After doing the above two steps, we are left with the following points:

hmmb-left-nn hmmb-right-nn

4. RANSAC

The following image shows the correspondences of the left and right images:

hmmb-visualizer

Some of the points in one image do not have a corresponding point in the other image, resulting in a strange correspondence. The next step is to remove these outliers.

As a final step, we will perform RANSAC on our images to determine the final set of correspondence points. We will choose a random number of feature points, create a homography matrix from those points, and try to map each feature point using the homography matrix. We will then calculate the SSD between H * (x, y) and the nearest neighbor to (x, y) = (x', y'). Any point with an SSD less than some threshold will be labeled an inlier. We will then count the number of inliers.

Since there is randomness involved, we will repeat this process for many iterations, picking the maximum set of inliers that appear of all iterations. Using this set of inliers as our correspondences, we will use these are our points and use our code from part 6A of this project to warp the images in the end.

The images and points below use iterations = 1000 and number of points = 12 with a threshold of 0.5.

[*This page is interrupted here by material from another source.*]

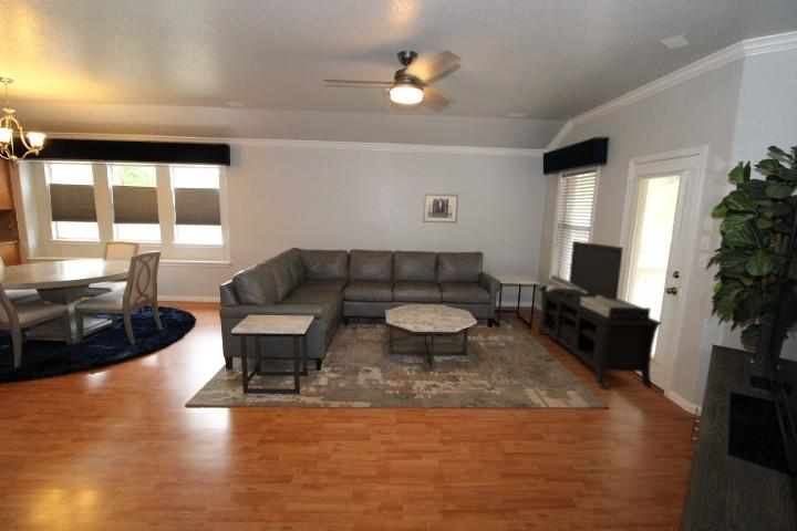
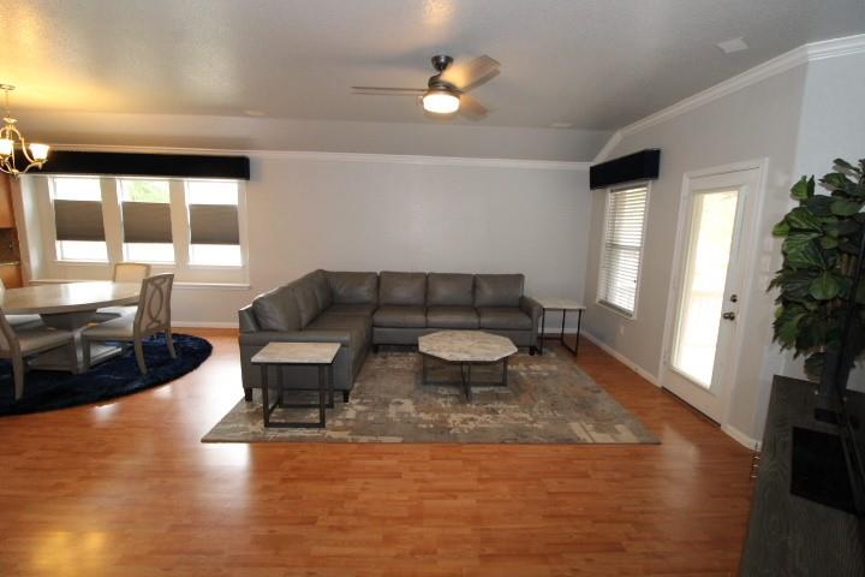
- media console [536,240,663,389]
- wall art [422,192,459,225]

hmmb-left-pts hmmb-right-pts

Output images

The images shown below are the images blended together using manual correspondences followed by the automatically generated correspondences.

hmmb hmmb-auto

leconte leconte-auto

ucbso-lm ucbso-lm-auto

ucbso-mr ucbso-mr-auto

A lot of the images are similar in quality. The biggest difference I saw was with the images of Leconte at the very top of the blended image. The manual correspondences could have been chosen better to avoid the ghostly top edge of the building, but the automatically generated correspondences avoid this issue, where the top edge of the building is very smooth. In addition, in the last set of UCBSO images, the bottommost red poster's text is not lined up completely with the manual correspondences but line up very well with the automatic alignment.

What have you learned?

I learned that you can do a lot with very simple techniques such as SSD's or Lowe's ratio. It was really eye opening to see all the steps help narrow down the correspondence points and produce images similar to the manual points that we chosen.